Trump himself is not the greatest threat. It is the culture that propelled voters to elect him. It is the fact that our society decided fear trumps solidarity and progress. It is the fact that Trump supporters chant slogans like “Trump that Bitch” and propose celebrating victory by “grabbing all you hoes by the pussy.” Because of this culture, and the people who perpetuate it, I will likely never have the privilege to stop fighting to legitimize my perspective, simply because I was born with the wrong genitals. Just like people born with the wrong skin color or nationality must exhaustingly fight to prove self-worth. To ensure people actually listen to my perspective, I must exert energy to not only understand complex challenges and identify exceptional solutions, but also dedicate my precious time to being liked—when I would much rather be respected. And, for some reason I cannot fathom, 51 per cent of white women with a college degree just voted for a man whose presence will solidify this reality.
Whatever happens for the country in the next four years, this election has already had grave consequences for women (and minorities). Much of America made it clear that they will continue to hold tightly to gender stereotypes. The newly elected candidate sets an example in which women are treated as either sexual objects or unattractive pests. Men running around claiming that because their President “can grab pussies” so can they, threatens not just the progress, and even safety, of your daughters, but also women around the world.
So no, everything will not just be okay if we sing kumbaya with the Trump fraternity over the next four years. We will have to fight. We will fight so that little girls do not build their understanding of themselves under the leadership of a man who dismisses attacks against their bodies as “locker room talk.” We will fight so that women can look into the mirror without wondering if men, and women, like what they see. We will fight so that all minorities feel not only comfortable, but also empowered in their own country.

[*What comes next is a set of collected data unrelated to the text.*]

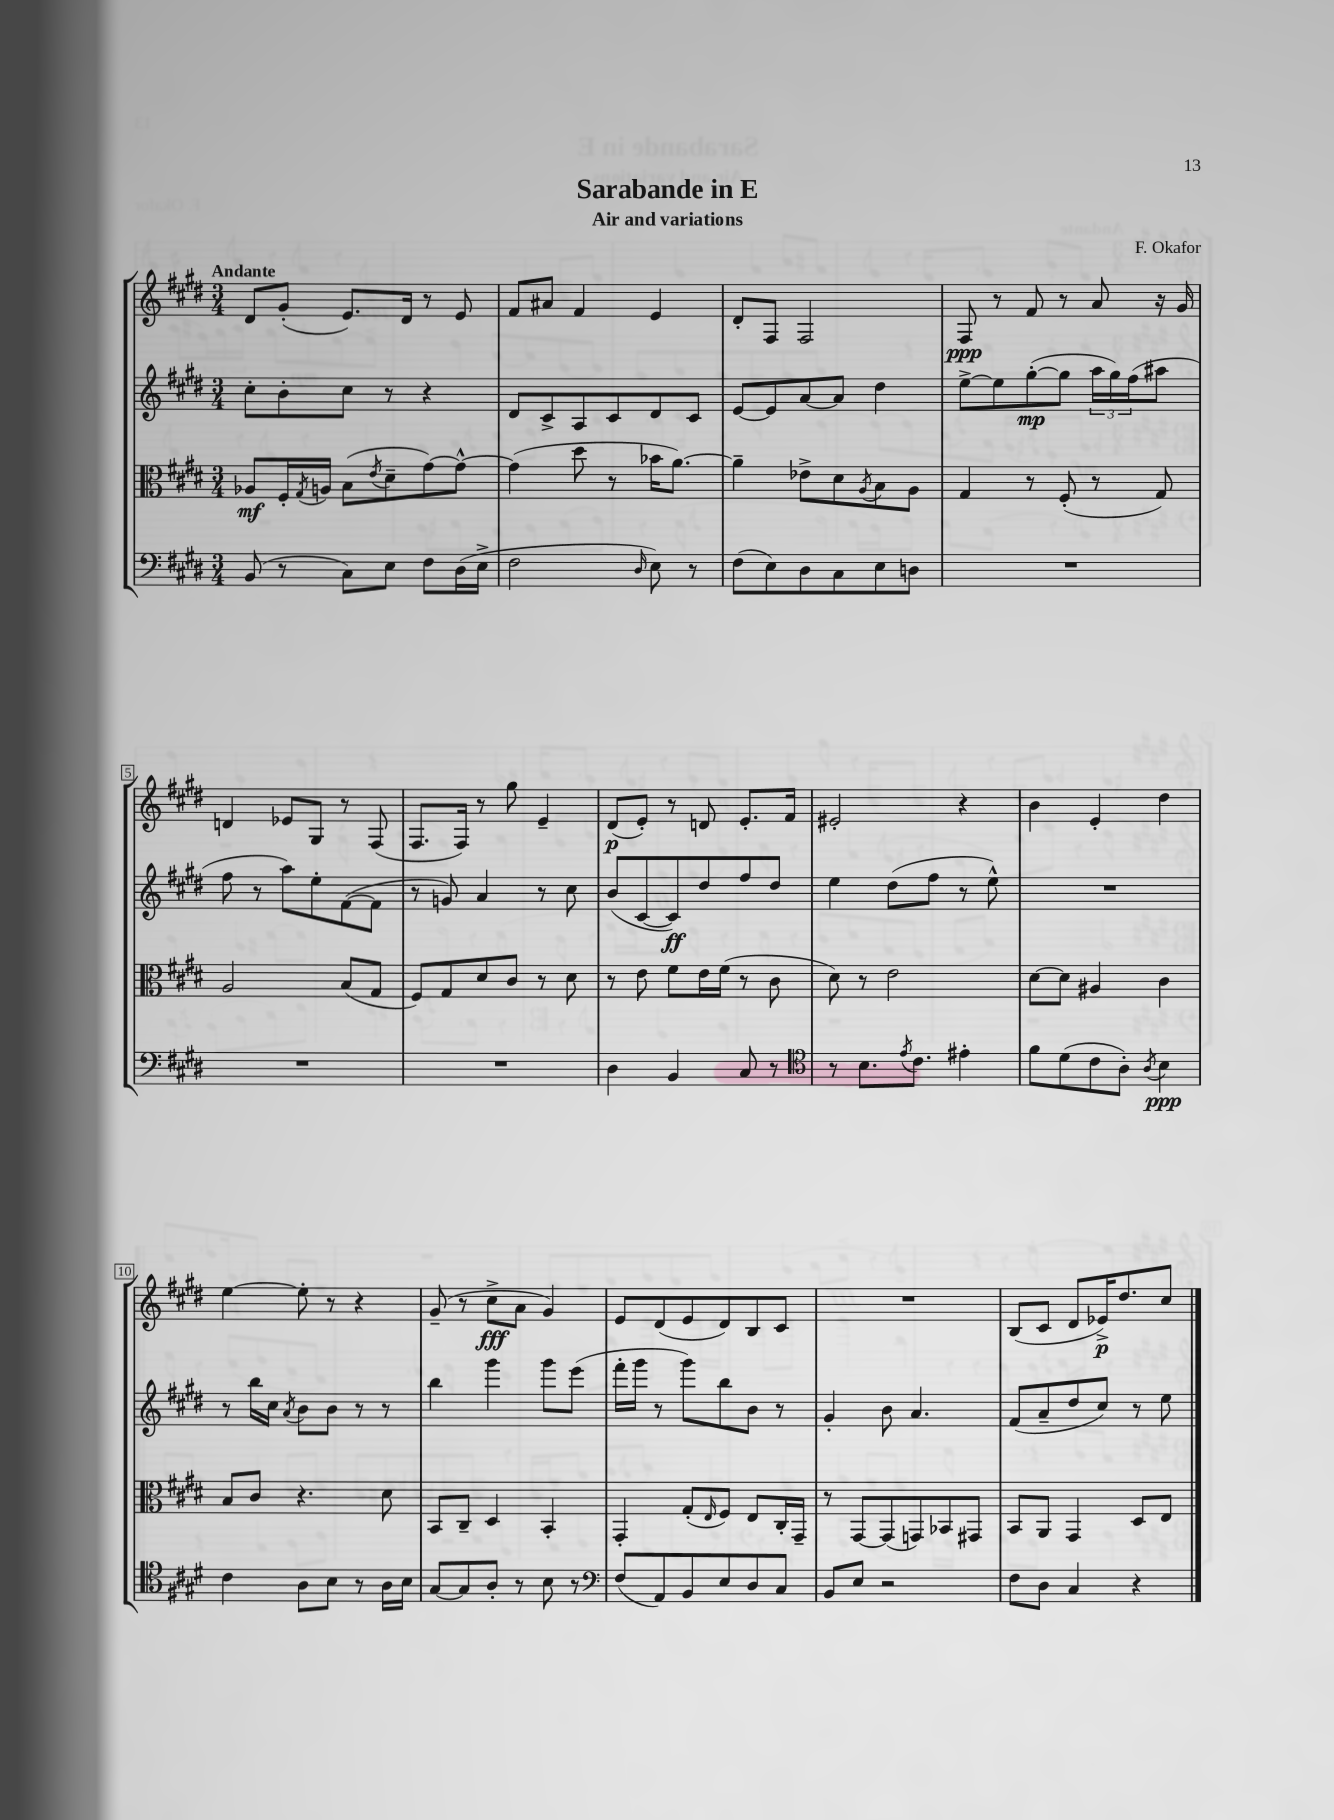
\header { title = "Sarabande in E" composer = "F. Okafor" subtitle = "Air and variations" }
<<
\new StaffGroup <<
\new Staff = "s0" {
    \clef treble \key e \major \numericTimeSignature \time 3/4 \tempo "Andante"
    dis'8 gis'8-.( e'8.) dis'16 r8 e'8 |
    fis'8 ais'8 fis'4 e'4 |
    dis'8-. fis8 fis2 |
    fis8\ppp r8 fis'8 r8 a'8 r16 gis'16 |
    d'4 ees'8 gis8 r8 fis8( |
    fis8. fis16) r8 gis''8 e'4-- |
    dis'8\p( e'8-.) r8 d'8 e'8.-. fis'16 |
    eis'2-. r4 |
    b'4 e'4-. dis''4 |
    e''4~ e''8-. r8 r4 |
    gis'8--( r8 cis''8->\fff a'8 gis'4) |
    e'8 dis'8( e'8 dis'8) b8 cis'8 |
    R2. |
    b8( cis'8 dis'8 ees'16->\p) dis''8. cis''8 \bar "|." |
}
\new Staff = "s1" {
    \clef treble \key e \major \numericTimeSignature \time 3/4
    cis''8-. b'8-. cis''8 r8 r4 |
    dis'8 cis'8-> a8 cis'8 dis'8 cis'8 |
    e'8~ e'8 a'8~ a'8 dis''4 |
    e''8~-> e''8 gis''8~-.\mp( gis''8 \tuplet 3/2 { a''16 gis''16) fis''16( } ais''8 |
    fis''8 r8 a''8) e''8-. fis'8~( fis'8 |
    r8 g'8) a'4 r8 cis''8 |
    b'8( cis'8~ cis'8\ff) dis''8 fis''8 dis''8 |
    e''4 dis''8( fis''8 r8 e''8-^) |
    R2. |
    r8 b''16 cis''16 \acciaccatura { a'8 } b'8 b'8 r8 r8 |
    b''4 gis'''4 gis'''8 e'''8( |
    fis'''16-. gis'''16 r8 gis'''8) b''8 b'8 r8 |
    gis'4-. b'8 a'4. |
    fis'8( a'8-- dis''8 cis''8) r8 e''8 \bar "|." |
}
\new Staff = "s2" {
    \clef alto \key e \major \numericTimeSignature \time 3/4
    aes8\mf fis16-. \acciaccatura { gis8 } a16 b8( \acciaccatura { e'8 } dis'8-- gis'8~) gis'8~-^ |
    gis'4( dis''8 r8 bes'16 a'8.~) |
    a'4-- ees'8-> dis'8 \acciaccatura { a8 } b8 a8 |
    gis4 r8 fis8-.( r8 gis8) |
    a2 b8( gis8 |
    fis8) gis8 dis'8 cis'8 r8 dis'8 |
    r8 e'8 fis'8 e'16 fis'16( r8 cis'8 |
    dis'8) r8 e'2 |
    dis'8~ dis'8 ais4 cis'4 |
    b8 cis'8 r4. dis'8 |
    b,8 cis8-- dis4 b,4-. |
    gis,4-. gis8-.( \grace { e16 } fis8) e8 cis16-. gis,16-- |
    r8 gis,8~ gis,8( g,8) bes,8 gis,8 |
    b,8 a,8 gis,4 dis8 e8 \bar "|." |
}
\new Staff = "s3" {
    \clef bass \key e \major \numericTimeSignature \time 3/4
    b,8( r8 cis8) e8 fis8 dis16( e16-> |
    fis2 \grace { dis16 } e8) r8 |
    fis8( e8) dis8 cis8 e8 d8 |
    R2. |
    R2. |
    R2. |
    dis4 b,4 cis8 r8 |
    \clef tenor r8 b8. \acciaccatura { e'8 } cis'8. eis'4-. |
    fis'8 dis'8( cis'8 a8-.) \acciaccatura { a8 } b4\ppp |
    cis'4 a8 b8 r8 a16 b16 |
    gis8~ gis8 a8-. r8 b8 r8 |
    \clef bass fis8( a,8) b,8 e8 dis8 cis8 |
    b,8 e8 r2 |
    fis8 dis8 cis4 r4 \bar "|." |
}
>>
>>
\layout { \context { \Score \override BarNumber.stencil = #(make-stencil-boxer 0.1 0.3 ly:text-interface::print) } }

Standing solemnly in the shower, in shock that America was to be “led” by a man who foils the graceful treatment the sitting President affords his wife and daughters and our nation, I reviled the restraint I perceived when I looked down at my body. But I understand we must resist this restraint. Yes, the election is over, but even though you’re sick of the disagreements, we cannot afford to “move on” and be silent about the tangible ways in which our culture continues to constrain so much of our population based on physical attributes.